• **PROBLEM REQUIREMENTS**
Copy the records word for word, omitting all pictures.

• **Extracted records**
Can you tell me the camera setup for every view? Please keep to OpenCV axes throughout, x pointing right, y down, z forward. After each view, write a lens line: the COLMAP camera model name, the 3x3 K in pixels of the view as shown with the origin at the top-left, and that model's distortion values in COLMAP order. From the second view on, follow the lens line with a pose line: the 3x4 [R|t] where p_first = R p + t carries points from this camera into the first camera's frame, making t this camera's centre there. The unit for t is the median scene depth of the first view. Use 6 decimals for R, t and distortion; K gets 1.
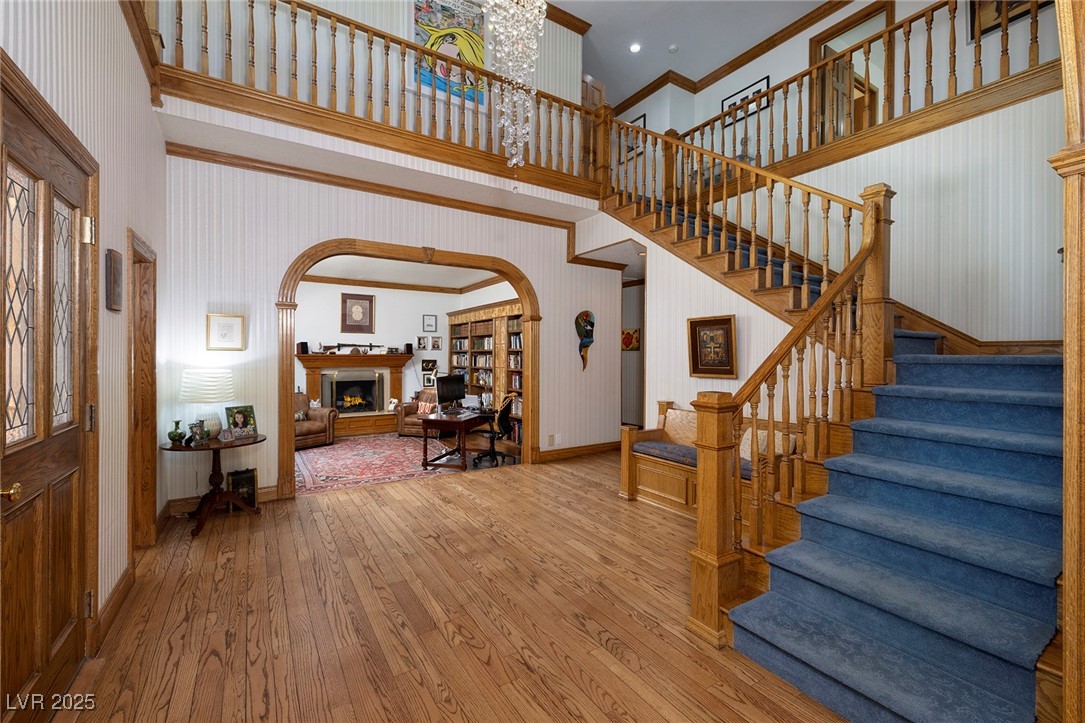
lens RADIAL K [[453.5, 0, 539.9], [0, 453.5, 357.8], [0, 0, 1]] dist [-0.003538, 0.000888]
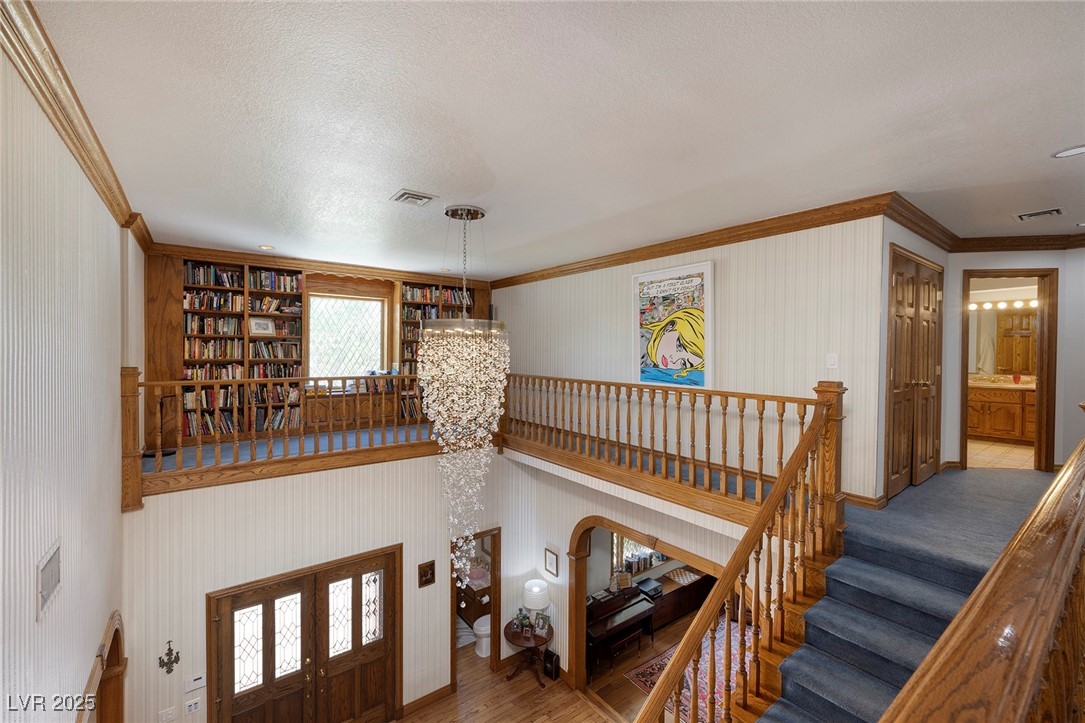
lens RADIAL K [[453.5, 0, 539.8], [0, 453.5, 356.6], [0, 0, 1]] dist [-0.003538, 0.000888]
pose [[0.087315, 0.008993, -0.996140, 1.008628], [-0.008607, 0.999929, 0.008272, -0.877065], [0.996144, 0.007852, 0.087387, 0.866588]]
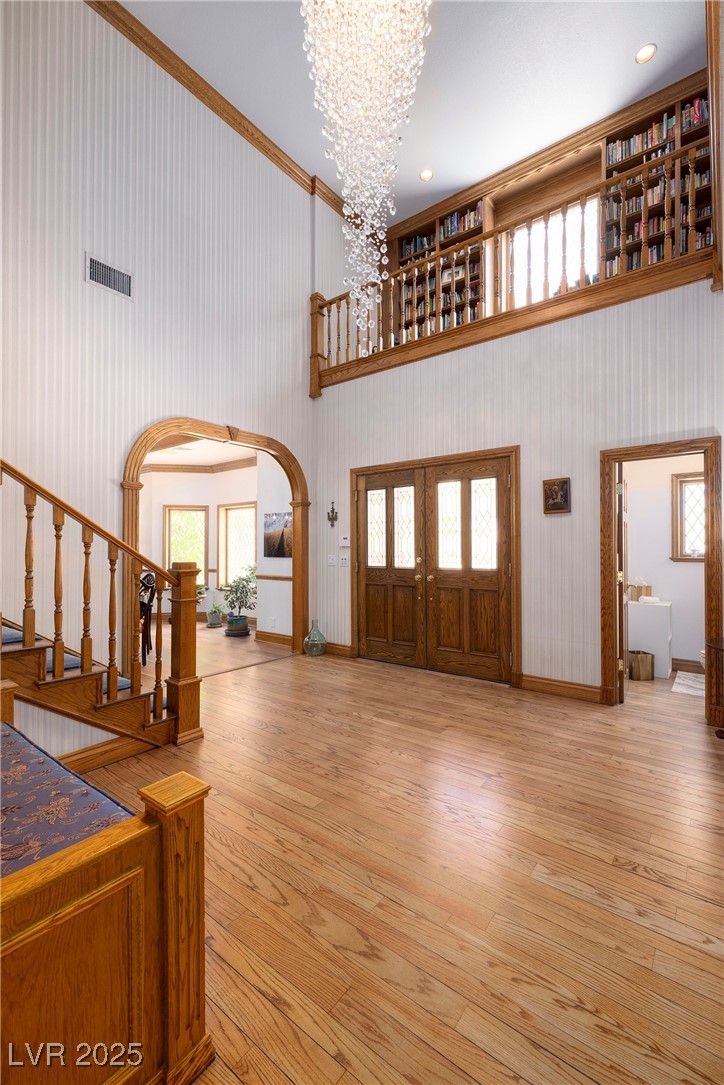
lens RADIAL K [[453.5, 0, 364.9], [0, 453.5, 550.3], [0, 0, 1]] dist [-0.003538, 0.000888]
pose [[-0.933660, -0.001475, -0.358159, 0.211864], [-0.005456, 0.999934, 0.010103, 0.010435], [0.358120, 0.011386, -0.933606, 1.446195]]
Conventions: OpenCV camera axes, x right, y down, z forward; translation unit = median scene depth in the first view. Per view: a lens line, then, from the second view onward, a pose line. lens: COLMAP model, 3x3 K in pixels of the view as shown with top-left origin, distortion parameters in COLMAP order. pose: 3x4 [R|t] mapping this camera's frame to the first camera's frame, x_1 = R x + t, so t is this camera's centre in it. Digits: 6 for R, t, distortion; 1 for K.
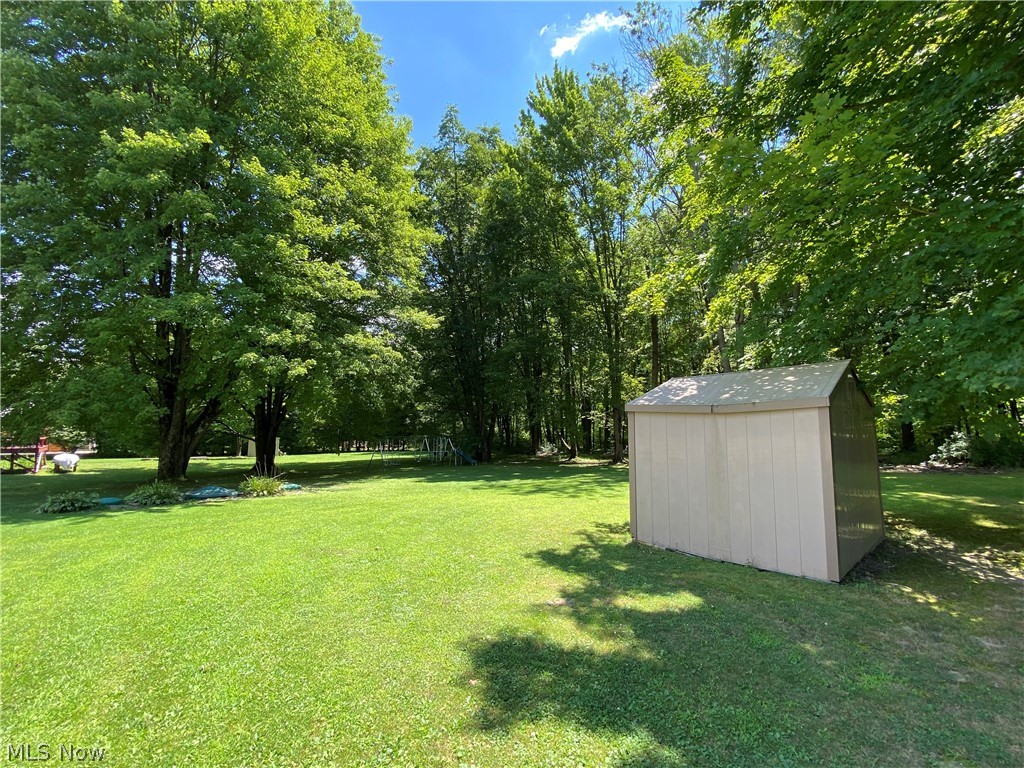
lens RADIAL K [[456.3, 0, 512.0], [0, 456.3, 384.0], [0, 0, 1]] dist [-0.046406, 0.000043]
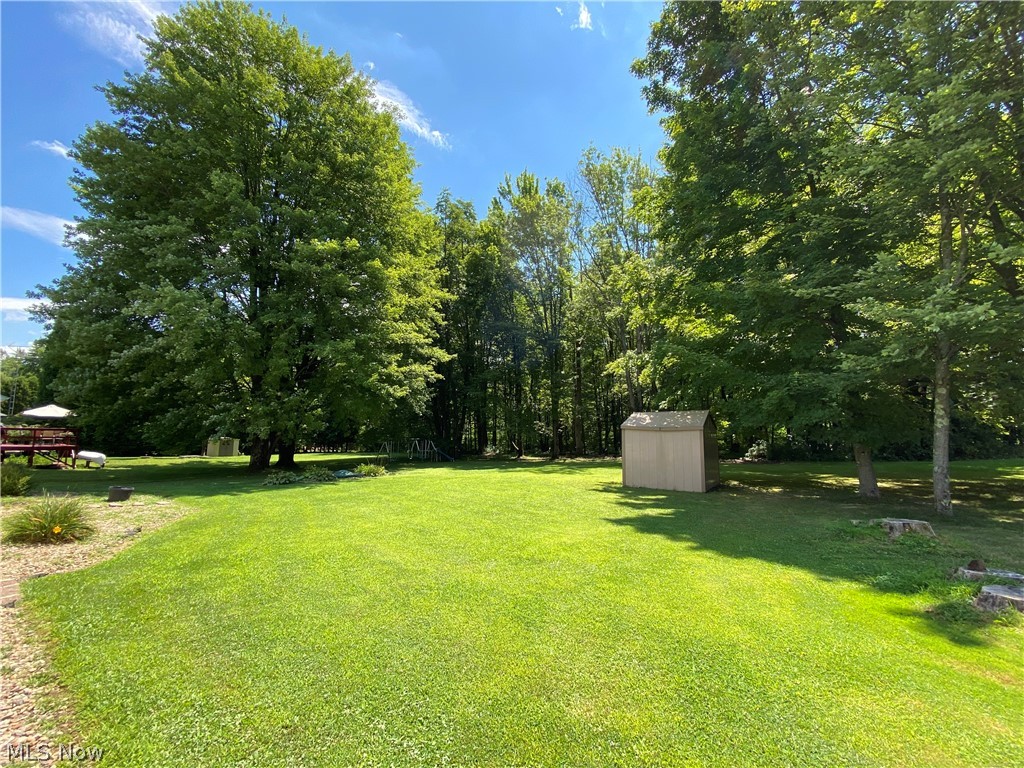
lens RADIAL K [[435.5, 0, 512.0], [0, 435.5, 384.0], [0, 0, 1]] dist [0.022574, -0.019750]
pose [[0.968024, 0.042691, 0.247200, -0.382119], [-0.038665, 0.999029, -0.021121, -0.044443], [-0.247861, 0.010888, 0.968734, -0.459120]]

• **PROBLEM SOLUTION**
Can you tell me the camera setup for every view? Please keep to OpenCV axes throughout, x pointing right, y down, z forward. After each view, write a lens line: the COLMAP camera model name, the 3x3 K in pixels of the view as shown with the origin at the top-left, and that model's distortion values in COLMAP order. From the second view on, follow the lens line with a pose line: the 3x4 [R|t] where p_first = R p + t carries points from this camera into the first camera's frame, making t this camera's centre there. The unit for t is the median scene depth of the first view. Use 6 decimals for R, t and distortion; K gets 1.
lens RADIAL K [[453.5, 0, 539.9], [0, 453.5, 357.8], [0, 0, 1]] dist [-0.003538, 0.000888]
lens RADIAL K [[453.5, 0, 539.8], [0, 453.5, 356.6], [0, 0, 1]] dist [-0.003538, 0.000888]
pose [[0.087315, 0.008993, -0.996140, 1.008628], [-0.008607, 0.999929, 0.008272, -0.877065], [0.996144, 0.007852, 0.087387, 0.866588]]
lens RADIAL K [[453.5, 0, 364.9], [0, 453.5, 550.3], [0, 0, 1]] dist [-0.003538, 0.000888]
pose [[-0.933660, -0.001475, -0.358159, 0.211864], [-0.005456, 0.999934, 0.010103, 0.010435], [0.358120, 0.011386, -0.933606, 1.446195]]
Conventions: OpenCV camera axes, x right, y down, z forward; translation unit = median scene depth in the first view. Per view: a lens line, then, from the second view onward, a pose line. lens: COLMAP model, 3x3 K in pixels of the view as shown with top-left origin, distortion parameters in COLMAP order. pose: 3x4 [R|t] mapping this camera's frame to the first camera's frame, x_1 = R x + t, so t is this camera's centre in it. Digits: 6 for R, t, distortion; 1 for K.
lens RADIAL K [[456.3, 0, 512.0], [0, 456.3, 384.0], [0, 0, 1]] dist [-0.046406, 0.000043]
lens RADIAL K [[435.5, 0, 512.0], [0, 435.5, 384.0], [0, 0, 1]] dist [0.022574, -0.019750]
pose [[0.968024, 0.042691, 0.247200, -0.382119], [-0.038665, 0.999029, -0.021121, -0.044443], [-0.247861, 0.010888, 0.968734, -0.459120]]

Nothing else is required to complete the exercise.